Ioannis Parodis1, Julius Lindblom1, Daniel Toro-Domínguez2, Elena Carnero-Montoro2, Maria Orietta Borghi3, Jessica Castillo4, Yvonne Enman5, Chandra Mohan4, Marta Alarcon-Riquelme2 and Guillermo Barturen2, 1Karolinska Institutet, Stockholm, Sweden, 2Center for Genomics and Oncological Research (GENYO), Granada, Spain, 3Università degli Studi di Milano and Istituto Auxologico Italiano, Milano, Italy, 4University of Houston, Houston, TX, 5Karolinska Institutet, Sundbyberg, Sweden
Background/Purpose: LN is one of the most severe organ manifestations of SLE and constitutes an important cause of morbidity and death among patients with SLE (Croca et al. 2011). The associated renal injury, and ultimately damage, is the result of an immune-mediated process which involves leukocytes, immune complexes, complement and cytokines (Anders et al. 2020). We investigated expression quantitative trait loci (eQTLs), the transcriptome and autoimmunity-related cytokines and autoantibodies in patients with active and/or past LN to gain insights into pathogenesis and identify drug targets.

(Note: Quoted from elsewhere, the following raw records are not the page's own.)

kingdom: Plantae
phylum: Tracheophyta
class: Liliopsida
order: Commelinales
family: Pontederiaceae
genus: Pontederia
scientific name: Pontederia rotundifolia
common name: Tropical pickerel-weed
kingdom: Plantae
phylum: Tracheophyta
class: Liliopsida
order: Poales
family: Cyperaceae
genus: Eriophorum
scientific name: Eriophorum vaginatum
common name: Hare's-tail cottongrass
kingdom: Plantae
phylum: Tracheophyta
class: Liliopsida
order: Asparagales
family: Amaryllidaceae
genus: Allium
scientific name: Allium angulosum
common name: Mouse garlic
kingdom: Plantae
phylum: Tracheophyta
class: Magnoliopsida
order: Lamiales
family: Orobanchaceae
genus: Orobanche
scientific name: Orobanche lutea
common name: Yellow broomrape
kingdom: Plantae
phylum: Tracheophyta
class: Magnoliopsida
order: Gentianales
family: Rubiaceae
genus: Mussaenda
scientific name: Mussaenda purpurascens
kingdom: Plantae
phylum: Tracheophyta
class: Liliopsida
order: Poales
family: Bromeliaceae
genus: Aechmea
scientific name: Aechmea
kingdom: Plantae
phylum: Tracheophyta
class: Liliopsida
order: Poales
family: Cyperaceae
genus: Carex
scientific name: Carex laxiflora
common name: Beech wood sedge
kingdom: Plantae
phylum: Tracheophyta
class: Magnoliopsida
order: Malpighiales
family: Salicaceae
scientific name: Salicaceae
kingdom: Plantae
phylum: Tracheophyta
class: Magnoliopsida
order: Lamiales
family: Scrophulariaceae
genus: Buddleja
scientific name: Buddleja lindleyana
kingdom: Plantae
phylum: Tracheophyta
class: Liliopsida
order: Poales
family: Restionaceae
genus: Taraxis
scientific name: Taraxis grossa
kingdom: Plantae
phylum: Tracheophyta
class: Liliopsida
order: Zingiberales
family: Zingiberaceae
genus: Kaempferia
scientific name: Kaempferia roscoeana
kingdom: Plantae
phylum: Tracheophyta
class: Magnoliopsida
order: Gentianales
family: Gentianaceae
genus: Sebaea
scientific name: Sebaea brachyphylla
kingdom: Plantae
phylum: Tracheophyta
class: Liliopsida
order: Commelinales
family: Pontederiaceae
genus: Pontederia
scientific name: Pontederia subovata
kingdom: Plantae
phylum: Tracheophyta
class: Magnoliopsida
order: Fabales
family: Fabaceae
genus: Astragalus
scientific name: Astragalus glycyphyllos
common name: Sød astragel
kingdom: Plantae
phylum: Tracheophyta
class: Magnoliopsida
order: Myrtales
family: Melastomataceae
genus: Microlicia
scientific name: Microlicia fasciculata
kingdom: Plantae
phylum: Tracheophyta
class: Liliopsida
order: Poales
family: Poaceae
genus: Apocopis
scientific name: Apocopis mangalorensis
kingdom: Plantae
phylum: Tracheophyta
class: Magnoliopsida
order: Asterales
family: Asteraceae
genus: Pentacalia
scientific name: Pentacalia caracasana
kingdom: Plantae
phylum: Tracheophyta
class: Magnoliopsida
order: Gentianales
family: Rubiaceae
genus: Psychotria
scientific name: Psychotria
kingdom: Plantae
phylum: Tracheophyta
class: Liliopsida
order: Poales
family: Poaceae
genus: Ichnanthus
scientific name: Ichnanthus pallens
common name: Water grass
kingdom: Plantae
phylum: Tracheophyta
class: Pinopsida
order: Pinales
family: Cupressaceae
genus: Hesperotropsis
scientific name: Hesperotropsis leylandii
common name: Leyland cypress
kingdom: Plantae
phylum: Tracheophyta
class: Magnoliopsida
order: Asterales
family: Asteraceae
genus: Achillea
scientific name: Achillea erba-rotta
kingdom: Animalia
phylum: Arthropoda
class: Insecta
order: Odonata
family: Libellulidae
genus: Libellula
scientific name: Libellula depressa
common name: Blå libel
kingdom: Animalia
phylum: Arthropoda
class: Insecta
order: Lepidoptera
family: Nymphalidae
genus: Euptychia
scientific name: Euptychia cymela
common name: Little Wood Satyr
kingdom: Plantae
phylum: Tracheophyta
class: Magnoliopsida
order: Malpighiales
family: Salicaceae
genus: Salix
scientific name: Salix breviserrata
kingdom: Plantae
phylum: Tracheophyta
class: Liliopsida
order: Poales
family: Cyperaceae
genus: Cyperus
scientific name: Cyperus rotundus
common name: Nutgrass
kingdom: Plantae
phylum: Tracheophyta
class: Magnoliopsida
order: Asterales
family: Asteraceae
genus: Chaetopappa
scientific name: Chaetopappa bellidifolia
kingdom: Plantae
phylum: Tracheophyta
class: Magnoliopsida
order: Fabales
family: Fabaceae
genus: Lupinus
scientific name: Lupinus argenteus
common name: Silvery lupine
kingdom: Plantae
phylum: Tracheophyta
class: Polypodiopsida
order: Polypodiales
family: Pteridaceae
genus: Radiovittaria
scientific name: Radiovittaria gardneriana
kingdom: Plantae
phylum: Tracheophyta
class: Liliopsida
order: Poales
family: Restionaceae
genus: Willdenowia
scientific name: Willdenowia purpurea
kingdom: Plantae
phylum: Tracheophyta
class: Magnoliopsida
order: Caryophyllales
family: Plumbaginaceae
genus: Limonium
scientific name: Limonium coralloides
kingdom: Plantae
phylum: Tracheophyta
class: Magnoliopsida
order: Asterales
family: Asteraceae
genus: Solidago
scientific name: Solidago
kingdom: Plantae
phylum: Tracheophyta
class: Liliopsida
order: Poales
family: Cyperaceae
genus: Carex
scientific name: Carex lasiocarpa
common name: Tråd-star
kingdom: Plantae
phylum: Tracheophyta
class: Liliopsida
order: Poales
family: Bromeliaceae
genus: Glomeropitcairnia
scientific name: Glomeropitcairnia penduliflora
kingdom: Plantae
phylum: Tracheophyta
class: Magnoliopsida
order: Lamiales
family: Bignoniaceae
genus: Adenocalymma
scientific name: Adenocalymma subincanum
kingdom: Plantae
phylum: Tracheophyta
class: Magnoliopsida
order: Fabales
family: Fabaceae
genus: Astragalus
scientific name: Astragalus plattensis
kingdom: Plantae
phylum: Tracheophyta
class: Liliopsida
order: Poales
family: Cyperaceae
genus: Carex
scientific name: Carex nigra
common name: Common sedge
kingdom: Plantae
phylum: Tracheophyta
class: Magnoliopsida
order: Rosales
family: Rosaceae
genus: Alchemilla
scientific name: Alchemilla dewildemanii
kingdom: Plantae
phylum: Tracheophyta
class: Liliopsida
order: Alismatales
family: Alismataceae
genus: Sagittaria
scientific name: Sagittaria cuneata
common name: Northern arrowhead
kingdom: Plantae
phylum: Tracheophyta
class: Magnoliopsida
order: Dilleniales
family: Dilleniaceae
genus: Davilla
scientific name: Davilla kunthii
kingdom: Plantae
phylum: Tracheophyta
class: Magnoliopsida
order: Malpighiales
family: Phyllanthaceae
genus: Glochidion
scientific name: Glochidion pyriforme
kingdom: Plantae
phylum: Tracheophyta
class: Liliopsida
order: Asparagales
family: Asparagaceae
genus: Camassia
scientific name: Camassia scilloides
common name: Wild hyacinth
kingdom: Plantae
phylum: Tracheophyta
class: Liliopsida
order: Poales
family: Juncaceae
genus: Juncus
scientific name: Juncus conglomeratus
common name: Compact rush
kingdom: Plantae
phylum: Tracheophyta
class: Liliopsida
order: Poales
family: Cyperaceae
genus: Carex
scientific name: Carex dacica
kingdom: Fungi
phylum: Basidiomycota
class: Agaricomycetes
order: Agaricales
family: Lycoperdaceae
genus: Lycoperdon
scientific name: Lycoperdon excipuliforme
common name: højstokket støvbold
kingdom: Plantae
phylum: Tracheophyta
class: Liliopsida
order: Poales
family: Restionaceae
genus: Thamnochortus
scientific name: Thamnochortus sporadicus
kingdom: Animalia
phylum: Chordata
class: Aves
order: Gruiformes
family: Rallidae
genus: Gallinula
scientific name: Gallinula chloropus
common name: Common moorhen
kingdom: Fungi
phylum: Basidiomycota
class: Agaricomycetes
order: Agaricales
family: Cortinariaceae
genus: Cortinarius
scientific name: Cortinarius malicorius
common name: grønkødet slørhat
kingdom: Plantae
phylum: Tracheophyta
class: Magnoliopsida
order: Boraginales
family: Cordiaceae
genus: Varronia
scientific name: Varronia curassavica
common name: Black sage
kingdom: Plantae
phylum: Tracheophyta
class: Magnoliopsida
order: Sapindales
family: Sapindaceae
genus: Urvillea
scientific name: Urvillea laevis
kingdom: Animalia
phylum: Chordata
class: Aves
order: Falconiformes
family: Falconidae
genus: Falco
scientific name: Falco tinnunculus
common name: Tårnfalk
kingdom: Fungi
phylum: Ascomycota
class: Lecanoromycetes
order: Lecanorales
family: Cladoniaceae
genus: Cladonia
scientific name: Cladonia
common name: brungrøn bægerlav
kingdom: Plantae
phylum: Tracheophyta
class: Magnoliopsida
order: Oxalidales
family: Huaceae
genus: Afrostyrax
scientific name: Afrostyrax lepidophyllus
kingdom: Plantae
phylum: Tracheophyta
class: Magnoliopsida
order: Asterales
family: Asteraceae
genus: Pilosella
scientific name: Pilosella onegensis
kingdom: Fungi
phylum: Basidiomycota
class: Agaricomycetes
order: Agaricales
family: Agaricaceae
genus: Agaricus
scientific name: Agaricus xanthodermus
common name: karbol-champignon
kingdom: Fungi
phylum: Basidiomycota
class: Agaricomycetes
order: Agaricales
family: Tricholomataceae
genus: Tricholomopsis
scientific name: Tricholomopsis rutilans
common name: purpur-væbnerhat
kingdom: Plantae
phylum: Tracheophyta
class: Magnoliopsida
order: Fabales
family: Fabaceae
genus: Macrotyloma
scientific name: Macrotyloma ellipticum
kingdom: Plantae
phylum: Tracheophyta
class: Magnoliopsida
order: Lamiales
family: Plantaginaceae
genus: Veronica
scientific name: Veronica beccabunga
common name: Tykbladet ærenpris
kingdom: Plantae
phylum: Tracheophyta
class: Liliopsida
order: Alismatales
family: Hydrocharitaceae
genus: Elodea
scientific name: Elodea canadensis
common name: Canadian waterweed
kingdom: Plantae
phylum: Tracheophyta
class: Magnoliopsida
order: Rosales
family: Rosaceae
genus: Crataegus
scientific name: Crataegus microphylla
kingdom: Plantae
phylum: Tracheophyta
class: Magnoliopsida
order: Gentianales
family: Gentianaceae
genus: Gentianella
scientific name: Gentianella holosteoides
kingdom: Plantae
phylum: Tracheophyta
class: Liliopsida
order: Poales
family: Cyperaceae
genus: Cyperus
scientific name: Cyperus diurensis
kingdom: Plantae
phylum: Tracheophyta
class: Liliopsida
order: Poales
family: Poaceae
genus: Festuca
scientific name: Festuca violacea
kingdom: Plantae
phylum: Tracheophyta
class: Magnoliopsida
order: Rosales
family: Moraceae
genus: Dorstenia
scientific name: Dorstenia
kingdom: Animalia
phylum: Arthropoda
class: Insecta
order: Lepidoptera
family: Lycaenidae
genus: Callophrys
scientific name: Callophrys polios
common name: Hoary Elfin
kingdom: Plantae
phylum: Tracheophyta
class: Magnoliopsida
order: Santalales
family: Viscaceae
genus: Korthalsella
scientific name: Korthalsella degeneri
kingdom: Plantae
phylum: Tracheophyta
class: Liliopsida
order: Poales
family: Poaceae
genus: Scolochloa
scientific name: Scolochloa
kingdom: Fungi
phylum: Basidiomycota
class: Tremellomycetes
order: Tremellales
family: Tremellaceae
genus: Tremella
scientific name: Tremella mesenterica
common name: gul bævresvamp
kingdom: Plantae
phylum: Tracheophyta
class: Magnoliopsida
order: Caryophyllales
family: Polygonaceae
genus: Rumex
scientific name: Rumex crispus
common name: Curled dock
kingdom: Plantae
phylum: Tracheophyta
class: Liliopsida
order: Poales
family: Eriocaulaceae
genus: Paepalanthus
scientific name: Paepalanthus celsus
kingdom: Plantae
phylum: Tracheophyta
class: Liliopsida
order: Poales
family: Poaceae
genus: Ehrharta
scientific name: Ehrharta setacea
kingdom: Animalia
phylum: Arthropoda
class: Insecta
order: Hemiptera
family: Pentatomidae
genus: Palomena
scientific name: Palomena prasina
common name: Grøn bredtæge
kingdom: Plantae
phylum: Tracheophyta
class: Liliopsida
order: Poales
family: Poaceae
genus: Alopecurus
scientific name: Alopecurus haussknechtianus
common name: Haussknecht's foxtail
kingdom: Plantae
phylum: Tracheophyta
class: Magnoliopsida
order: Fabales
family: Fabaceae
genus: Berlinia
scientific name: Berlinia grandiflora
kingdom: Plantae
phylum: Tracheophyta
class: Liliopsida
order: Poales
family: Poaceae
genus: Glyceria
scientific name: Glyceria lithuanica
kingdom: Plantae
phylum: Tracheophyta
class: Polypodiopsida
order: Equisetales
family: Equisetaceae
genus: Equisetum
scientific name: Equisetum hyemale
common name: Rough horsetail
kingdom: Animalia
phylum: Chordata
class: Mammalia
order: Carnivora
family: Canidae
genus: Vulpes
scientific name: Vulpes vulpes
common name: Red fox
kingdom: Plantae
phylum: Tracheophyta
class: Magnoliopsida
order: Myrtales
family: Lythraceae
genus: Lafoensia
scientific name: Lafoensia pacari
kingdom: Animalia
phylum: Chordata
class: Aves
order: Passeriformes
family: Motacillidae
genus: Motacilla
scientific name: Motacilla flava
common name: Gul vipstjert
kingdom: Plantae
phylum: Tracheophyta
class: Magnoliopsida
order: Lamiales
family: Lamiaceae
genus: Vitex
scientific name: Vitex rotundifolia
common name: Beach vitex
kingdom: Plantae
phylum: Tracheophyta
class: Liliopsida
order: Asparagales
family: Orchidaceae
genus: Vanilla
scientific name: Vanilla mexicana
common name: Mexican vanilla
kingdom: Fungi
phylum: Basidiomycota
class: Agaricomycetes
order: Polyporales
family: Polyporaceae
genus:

Methods: We analysed differentially expressed genes (DEGs), pathways and their druggability via the Drug Gene Interaction database (DGIdb) (Wagner et al. 2016) in active LN (n=41) versus healthy controls (HC; n=497), and eQTLs in active or past LN (n=87), based on validated (identified in two independent SLE populations) DEGs in SLE (n=350) vs HC (n=497), in whole blood collected within the frame of the European PRECISESADS consortium (Barturen et al. 2021). All patients with SLE were diagnosed according to the ACR classification criteria (Hochberg et al. 1997). Genome-wide RNA-sequencing and genotyping was previously performed by Illumina assays, and serum levels of 17 cytokines and 18 autoantibodies were analysed using a Luminex assay, ELISA, IDS-iSYS and SPAPLUS analyser (Barturen et al. 2021).
Results: A total of 6869 significant and validated DEGs were identified in active LN patients compared with HC. Of those, 2692 DEGs contributed to 34 dysregulated KEGG (Kanehisa et al. 2017) pathways and 216 Reactome (Jassal et al. 2020) pathways, including the Fc gamma Receptor-mediated phagocytosis, TNF signalling pathway, and leukocyte transendothelial migration. Pathways included 24 of 203 DEGs with a fold change < 0.66 or >1.5, 18 genes from 76 significant cis-eQTLs and 3 genes from 18 trans-eQTLs, and 1 gene from 6 cytokines that differed significantly between active LN and HC. These genes could be targeted by 203 different drugs, with the proteasome inhibitor bortezomib interfering with cathepsin B (CTSB) regulation and cyclophosphamide interfering with the regulation of tumour necrosis factor receptor superfamily member 1A (TNFRSF1A) being of particular interest.
Conclusion: Integrated multilevel omics analysis in LN revealed a set of enriched pathways of potential interest for future drug investigation in LN, with implications for proteasome inhibition.
Disclosures: I. Parodis, GlaxoSmithKlein(GSK), Amgen, AstraZeneca, Aurinia Pharmaceuticals, Eli Lilly, Gilead, Janssen, Novartis, Roche; J. Lindblom, None; D. Toro-Domínguez, None; E. Carnero-Montoro, None; M. Borghi, None; J. Castillo, None; Y. Enman, None; C. Mohan, None; M. Alarcon-Riquelme, None; G. Barturen, None.